§ DIRECTIVE
Your answer should consist of every line from the records that holds the string "porque".

§ SUPPLIED INFORMATION
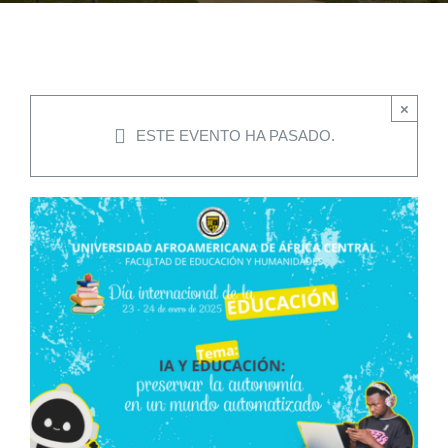
EVENTOS
×
CONVENIOS AAUCA
ESTE EVENTO HA PASADO.
CÁTEDRA UNESCO
DOCUMENTOS
CONTÁCTENOS
ACCESOS DIRECTOS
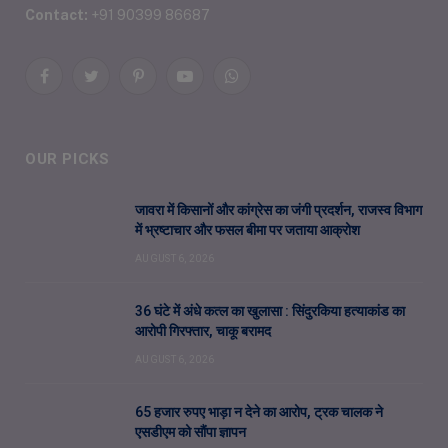
Contact:
+91 90399 86687
Facebook
Twitter
Pinterest
YouTube
WhatsApp
OUR PICKS
जावरा में किसानों और कांग्रेस का जंगी प्रदर्शन, राजस्व विभाग
में भ्रष्टाचार और फसल बीमा पर जताया आक्रोश
AUGUST 6, 2026
36 घंटे में अंधे कत्ल का खुलासा : सिंदुरकिया हत्याकांड का
आरोपी गिरफ्तार, चाकू बरामद
AUGUST 6, 2026
65 हजार रुपए भाड़ा न देने का आरोप, ट्रक चालक ने
एसडीएम को सौंपा ज्ञापन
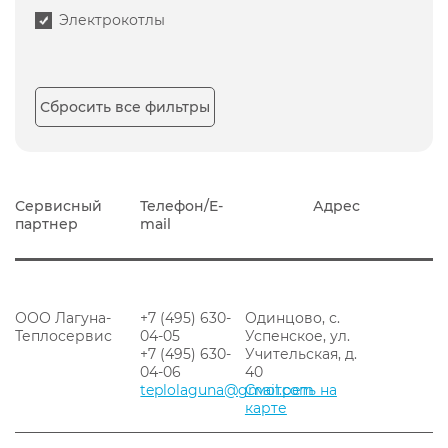
Электрокотлы
Сбросить все фильтры
Сервисный
Телефон/E-
Адрес
партнер
mail
ООО Лагуна-
+7 (495) 630-
Одинцово, с.
Теплосервис
04-05
Успенское, ул.
+7 (495) 630-
Учительская, д.
04-06
40
teplolaguna@gmail.com
Смотреть на
карте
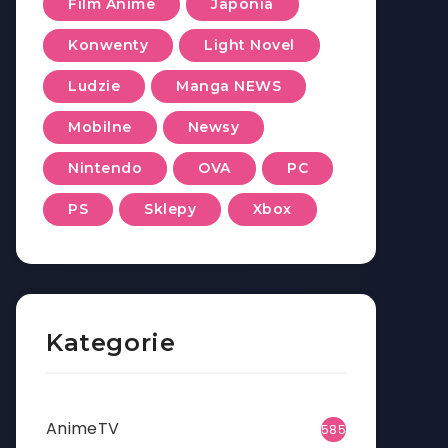
Film Anime
Japonia
Konwenty
Light Novel
Ludzie
Manga NEWS
Mobilne
Newsy
Nintendo
OVA
PC
PS
Sklepy
Xbox
Kategorie
AnimeTV
585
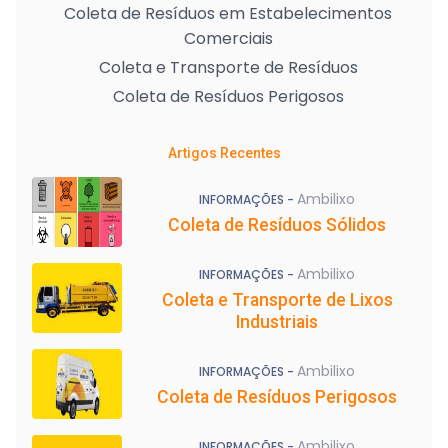
Coleta de Resíduos em Estabelecimentos
Comerciais
Coleta e Transporte de Resíduos
Coleta de Resíduos Perigosos
Artigos Recentes
Ambilixo
INFORMAÇÕES -
Coleta de Resíduos Sólidos
Ambilixo
INFORMAÇÕES -
Coleta e Transporte de Lixos
Industriais
Ambilixo
INFORMAÇÕES -
Coleta de Resíduos Perigosos
Ambilixo
INFORMAÇÕES -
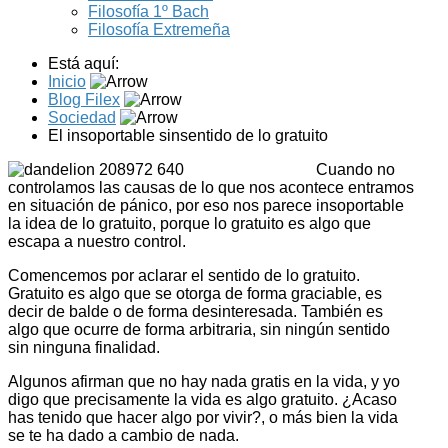
Filosofía 1º Bach
Filosofía Extremeña
Está aquí:
Inicio
Blog Filex
Sociedad
El insoportable sinsentido de lo gratuito
Cuando no
controlamos las causas de lo que nos acontece entramos
en situación de pánico, por eso nos parece insoportable
la idea de lo gratuito, porque lo gratuito es algo que
escapa a nuestro control.
Comencemos por aclarar el sentido de lo gratuito.
Gratuito es algo que se otorga de forma graciable, es
decir de balde o de forma desinteresada. También es
algo que ocurre de forma arbitraria, sin ningún sentido
sin ninguna finalidad.
Algunos afirman que no hay nada gratis en la vida, y yo
digo que precisamente la vida es algo gratuito. ¿Acaso
has tenido que hacer algo por vivir?, o más bien la vida
se te ha dado a cambio de nada.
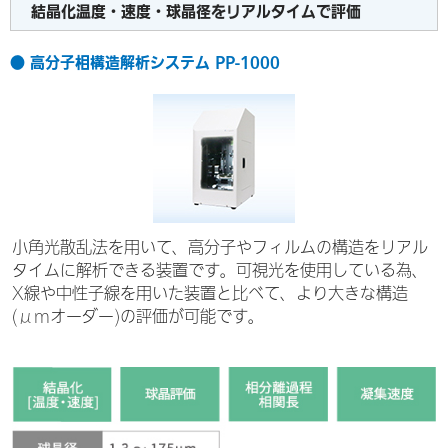
結晶化温度・速度・球晶径をリアルタイムで評価
● 高分子相構造解析システム PP-1000
小角光散乱法を用いて、高分子やフィルムの構造をリアル
タイムに解析できる装置です。可視光を使用している為、
X線や中性子線を用いた装置と比べて、より大きな構造
(μmオーダー)の評価が可能です。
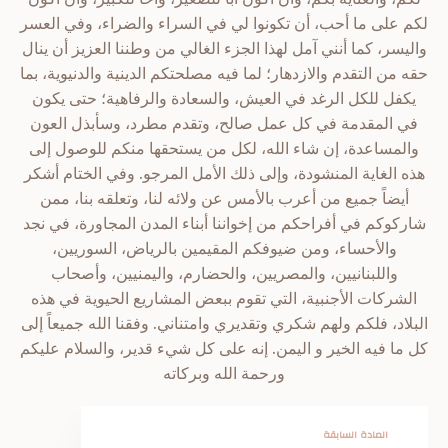
لكم على ما أحب، أن تكونوا لي في السراء والضراء، وفي العسر
واليسر، كما أنني آمل لهذا الجزء الغالي من وطننا العزيز أن ينال
حقه من التقدم والازدهار؛ لما فيه مصلحتكم الدينية والدنيوية، بما
يكفل للكل الرغد في العيش، والسعادة والرفاهية؛ حتى يكون
في المقدمة في كل عمل صالح، وتقدم مطرد، وسأبذل العون
والمساعدة، إن شاء الله، لكل من يستحقها منكم للوصول إلى
هذه الغاية المنشودة، وإلى ذلك الأمل المرجو. وفي الختام أشكر
أيضاً جميع من أعرب بالأمس عن ولائه لنا، وتعلقه بنا، ممن
شاركوكم في أفراحكم من إخواننا أبناء المدن المجاورة، في نجد
والأحساء، ومن ضيوفكم المقيمين بالرياض، السوريين،
واللبنانيين، والمصريين، والحضارم، واليمنيين، وأصحاب
الشركات الأجنبية، التي تقوم ببعض المشاريع الحيوية في هذه
البلاد، فلكم ولهم شكري وتقديري وامتناني. وفقنا الله جميعاً إلى
كل ما فيه الخير و اليمن. إنه على كل شيء قدير، والسلام عليكم
ورحمة الله وبركاته
المادة السابقة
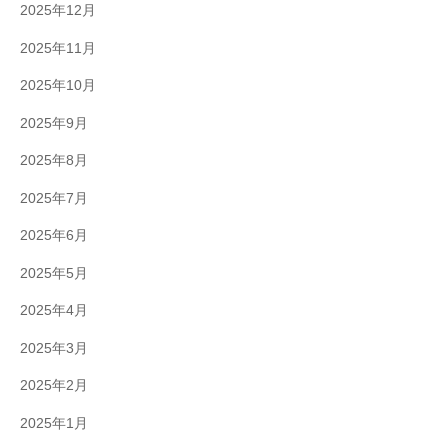
2025年12月
2025年11月
2025年10月
2025年9月
2025年8月
2025年7月
2025年6月
2025年5月
2025年4月
2025年3月
2025年2月
2025年1月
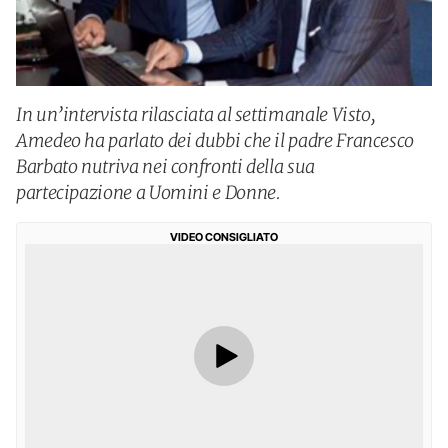
In un’intervista rilasciata al settimanale Visto,
Amedeo ha parlato dei dubbi che il padre Francesco
Barbato nutriva nei confronti della sua
partecipazione a Uomini e Donne.
VIDEO CONSIGLIATO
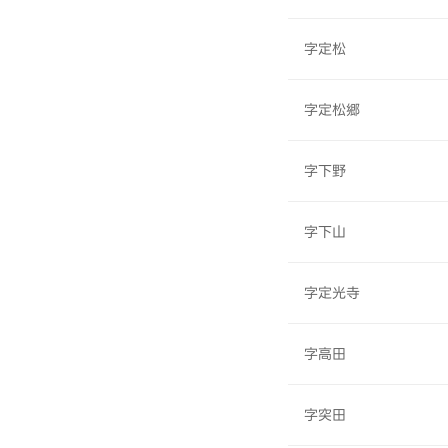
字定松
字定松郷
字下野
字下山
字定光寺
字高田
字突田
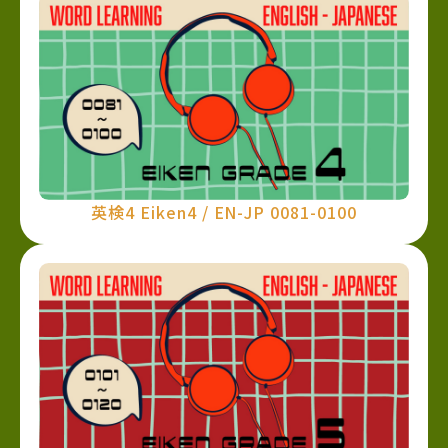
英検4 Eiken4 / EN-JP 0081-0100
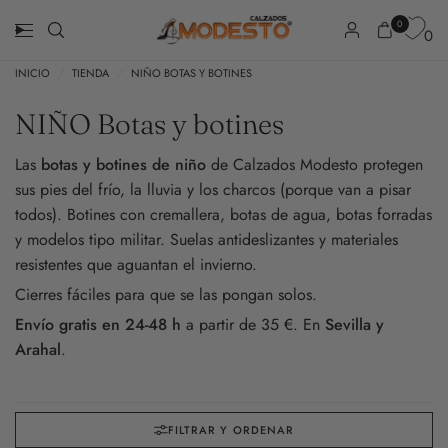
0
0
ENVÍOS GRATIS EN PEDIDOS SUPERIORES A LOS 35 EUROS
ENVÍOS GRATIS E
INICIO
/
TIENDA
/
NIÑO BOTAS Y BOTINES
NIÑO Botas y botines
Las
botas y botines de niño
de Calzados Modesto protegen
sus pies del frío, la lluvia y los charcos (porque van a pisar
todos). Botines con cremallera, botas de agua, botas forradas
y modelos tipo militar. Suelas antideslizantes y materiales
resistentes que aguantan el invierno.
Cierres fáciles para que se las pongan solos.
Envío gratis en 24-48 h
a partir de 35 €. En
Sevilla y
Arahal
.
FILTRAR Y ORDENAR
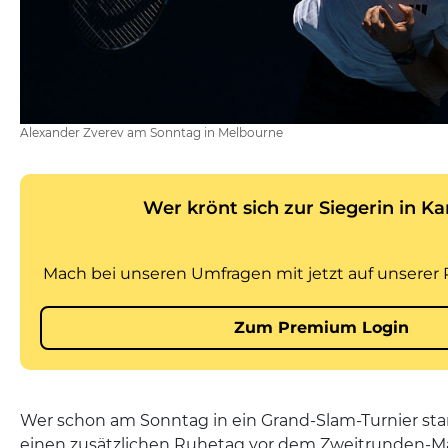
Alexander Zverev am Sonntag in Melbourne
Wer schon am Sonntag in ein Grand-Slam-Turnier start
einen zusätzlichen Ruhetag vor dem Zweitrunden-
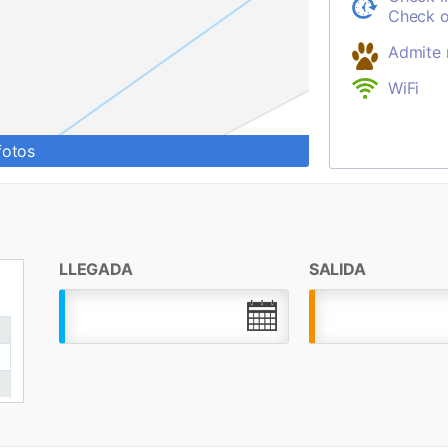
Check o
Admite
WiFi
fotos
LLEGADA
SALIDA
.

§ ANSWER FOR THIS EXERCISE
la idea de lo gratuito, porque lo gratuito es algo que
sus pies del frío, la lluvia y los charcos (porque van a pisar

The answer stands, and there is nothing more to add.